O Grupo de Materiais Fotônicos (GMF), da Universidade Federal do Recôncavo da Bahia (UFRB), Campus Amargosa, foi criado em 2010, pelo professor Jorge Fernando Silva de Menezes, líder do grupo de pesquisa. É registrado pelo Conselho Nacional de Desenvolvimento Científico e Tecnológico (CNPq) e certificado pela IES. Os trabalhos realizados no grupo envolvem a colaboração de pesquisadores do Brasil e do exterior. 

Todos as pesquisas são feitas com a participação de estudantes da UFRB/CFP principalmente nas modalidades Programa Institucional de Bolsas de Iniciação Científica (PIBIC) e Programa Institucional de Bolsas de Iniciação em Desenvolvimento Tecnológico e Inovação (PIBITI), com bolsas de órgãos de fomento tais como CNPq, FAPESB e a própria UFRB.

O GMF tem produzido materiais com uma diversidade de aplicações, nos últimos 14 anos. Nessa trajetória, muitos estudantes de graduação puderam, sob orientação do professor e líder do grupo de pesquisa, desenvolver estudos com materiais do tipo complexos de coordenação com os elementos terras raras, que incluem escândio (Sc), ítrio (Y) e os elementos da série dos lantanídeos (La-Lu), notadamente európio (Eu) e térbio (Tb).   

Os elementos terras raras, que recebem esse nome pela dificuldade nos processos de separação e não necessariamente pela escassez, estão envolvidos em relevantes questões geopolíticas pela sua relevância no mercado de dispositivos optoeletrônicos, cerâmicas, catalisadores, craqueamento de petróleo, dispositivos magnéticos e indústria metalúrgica.  Os compostos de coordenação com tais metais são amplamente utilizados em uma série de aplicações relacionadas ao desenvolvimento tecnológico, pelas propriedades únicas que esses elementos possuem.   

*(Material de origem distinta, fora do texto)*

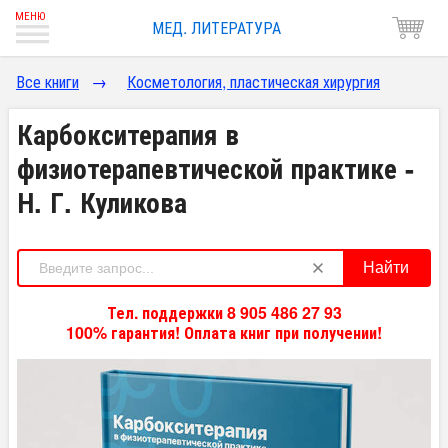
МЕД. ЛИТЕРАТУРА
Все книги
→
Косметология, пластическая хирургия
Карбокситерапия в
физиотерапевтической практике -
Н. Г. Куликова
Найти
Тел. поддержки 8 905 486 27 93
100% гарантия! Оплата книг при получении!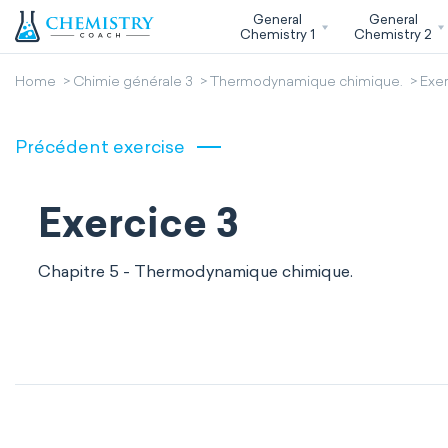
General
General
Chemistry 1
Chemistry 2
Home
Chimie générale 3
Thermodynamique chimique.
Exer
Précédent exercise
Exercice 3
Chapitre 5 - Thermodynamique chimique.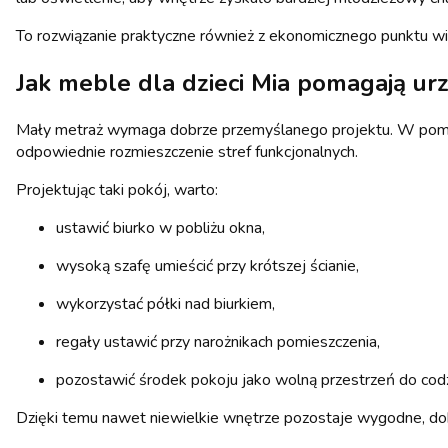
To rozwiązanie praktyczne również z ekonomicznego punktu wi
Jak
meble dla dzieci Mia
pomagają urzą
Mały metraż wymaga dobrze przemyślanego projektu. W pomie
odpowiednie rozmieszczenie stref funkcjonalnych.
Projektując taki pokój, warto:
ustawić biurko w pobliżu okna,
wysoką szafę umieścić przy krótszej ścianie,
wykorzystać półki nad biurkiem,
regały ustawić przy narożnikach pomieszczenia,
pozostawić środek pokoju jako wolną przestrzeń do cod
Dzięki temu nawet niewielkie wnętrze pozostaje wygodne, do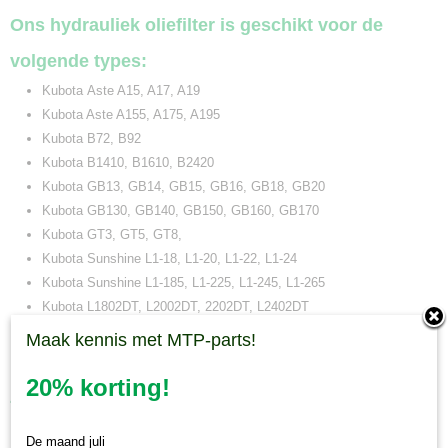
Ons hydrauliek oliefilter is geschikt voor de
volgende types:
Kubota Aste A15, A17, A19
Kubota Aste A155, A175, A195
Kubota B72, B92
Kubota B1410, B1610, B2420
Kubota GB13, GB14, GB15, GB16, GB18, GB20
Kubota GB130, GB140, GB150, GB160, GB170
Kubota GT3, GT5, GT8,
Kubota Sunshine L1-18, L1-20, L1-22, L1-24
Kubota Sunshine L1-185, L1-225, L1-245, L1-265
Kubota L1802DT, L2002DT, 2202DT, L2402DT
Kubota X20, X24
Maak kennis met MTP-parts!
Hinomoto CX16, CX18, CX19, CX130, CX140, CX150, CX160
20% korting!
Zie voor complete onderhoudssets:
Onderhoudsset Kubota GB16/18/20
De maand juli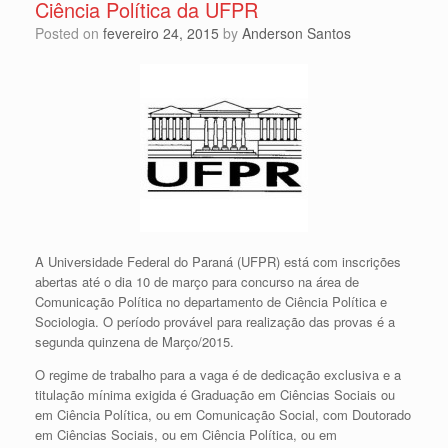
Ciência Política da UFPR
Posted on
fevereiro 24, 2015
by
Anderson Santos
A Universidade Federal do Paraná (UFPR) está com inscrições
abertas até o dia 10 de março para concurso na área de
Comunicação Política no departamento de Ciência Política e
Sociologia. O período provável para realização das provas é a
segunda quinzena de Março/2015.
O regime de trabalho para a vaga é de dedicação exclusiva e a
titulação mínima exigida é Graduação em Ciências Sociais ou
em Ciência Política, ou em Comunicação Social, com Doutorado
em Ciências Sociais, ou em Ciência Política, ou em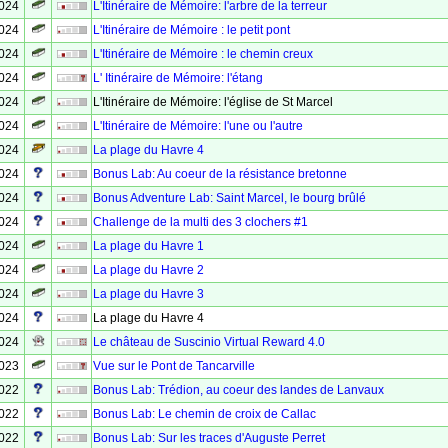
2024
L'Itinéraire de Mémoire: l'arbre de la terreur
2024
L'Itinéraire de Mémoire : le petit pont
2024
L'Itinéraire de Mémoire : le chemin creux
2024
L' Itinéraire de Mémoire: l'étang
2024
L'Itinéraire de Mémoire: l'église de St Marcel
2024
L'Itinéraire de Mémoire: l'une ou l'autre
2024
La plage du Havre 4
2024
Bonus Lab: Au coeur de la résistance bretonne
2024
Bonus Adventure Lab: Saint Marcel, le bourg brûlé
2024
Challenge de la multi des 3 clochers #1
2024
La plage du Havre 1
2024
La plage du Havre 2
2024
La plage du Havre 3
2024
La plage du Havre 4
2024
Le château de Suscinio Virtual Reward 4.0
2023
Vue sur le Pont de Tancarville
2022
Bonus Lab: Trédion, au coeur des landes de Lanvaux
2022
Bonus Lab: Le chemin de croix de Callac
2022
Bonus Lab: Sur les traces d'Auguste Perret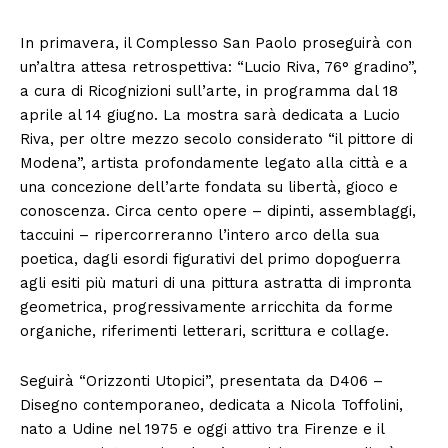
In primavera, il Complesso San Paolo proseguirà con
un’altra attesa retrospettiva: “Lucio Riva, 76° gradino”,
a cura di Ricognizioni sull’arte, in programma dal 18
aprile al 14 giugno. La mostra sarà dedicata a Lucio
Riva, per oltre mezzo secolo considerato “il pittore di
Modena”, artista profondamente legato alla città e a
una concezione dell’arte fondata su libertà, gioco e
conoscenza. Circa cento opere – dipinti, assemblaggi,
taccuini – ripercorreranno l’intero arco della sua
poetica, dagli esordi figurativi del primo dopoguerra
agli esiti più maturi di una pittura astratta di impronta
geometrica, progressivamente arricchita da forme
organiche, riferimenti letterari, scrittura e collage.
Seguirà “Orizzonti Utopici”, presentata da D406 –
Disegno contemporaneo, dedicata a Nicola Toffolini,
nato a Udine nel 1975 e oggi attivo tra Firenze e il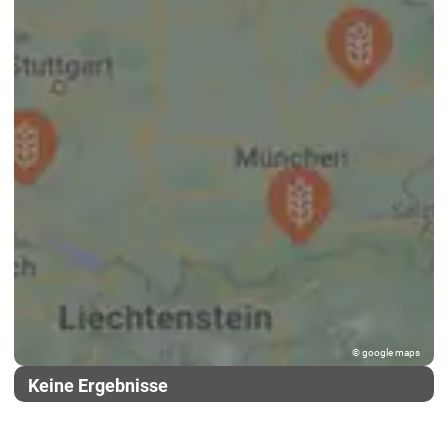
© google maps
Keine Ergebnisse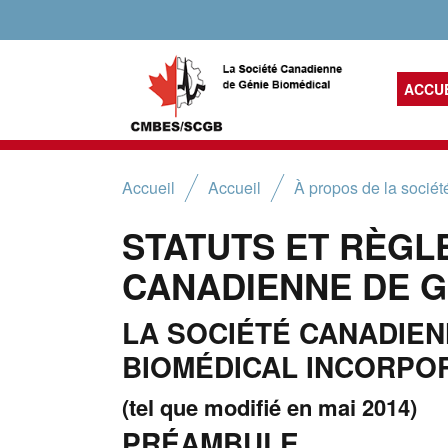
ACCU
Accueil
Accueil
À propos de la sociét
STATUTS ET RÈGL
CANADIENNE DE G
LA SOCIÉTÉ CANADIEN
BIOMÉDICAL INCORPO
(tel que modifié en mai 2014)
PRÉAMBULE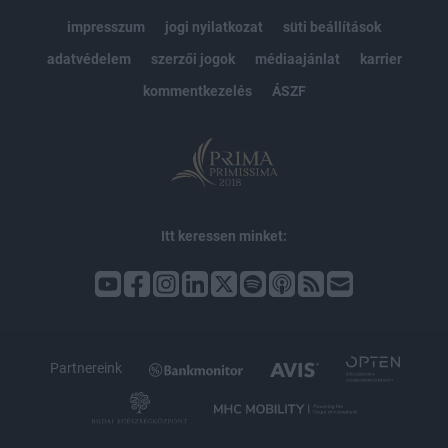
impresszum
jogi nyilatkozat
süti beállítások
adatvédelem
szerzői jogok
médiaajánlat
karrier
kommentkezelés
ÁSZF
Itt keressen minket:
Partnereink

Nos anos recentes, Jorge Fernando tem direcionado o esforço na produção de materiais a partir de fármacos e moléculas bioativas, com fim de projetar complexos com capacidade farmacológica de interesse da indústria farmacêutica e, principalmente, para contribuir com a sociedade. 

Assim nasceu o projeto que culminou na patente, onde nove materiais foram sintetizados, caracterizados físico - quimicamente e, em parceria com pesquisadores das universidades cearenses (UVA, UECE e Unilab), entre eles, o mestrando oriundo da GMF Andrei Marcelino Sá Pires Silva, da UESC,  que seguem em um incessante esforço na pesquisa em farmacologia e compostos bioativos, os complexos foram testados quanto à atividade farmacológica, mais especificamente quanto à atividade ansiolítica, que gerou promissores resultados.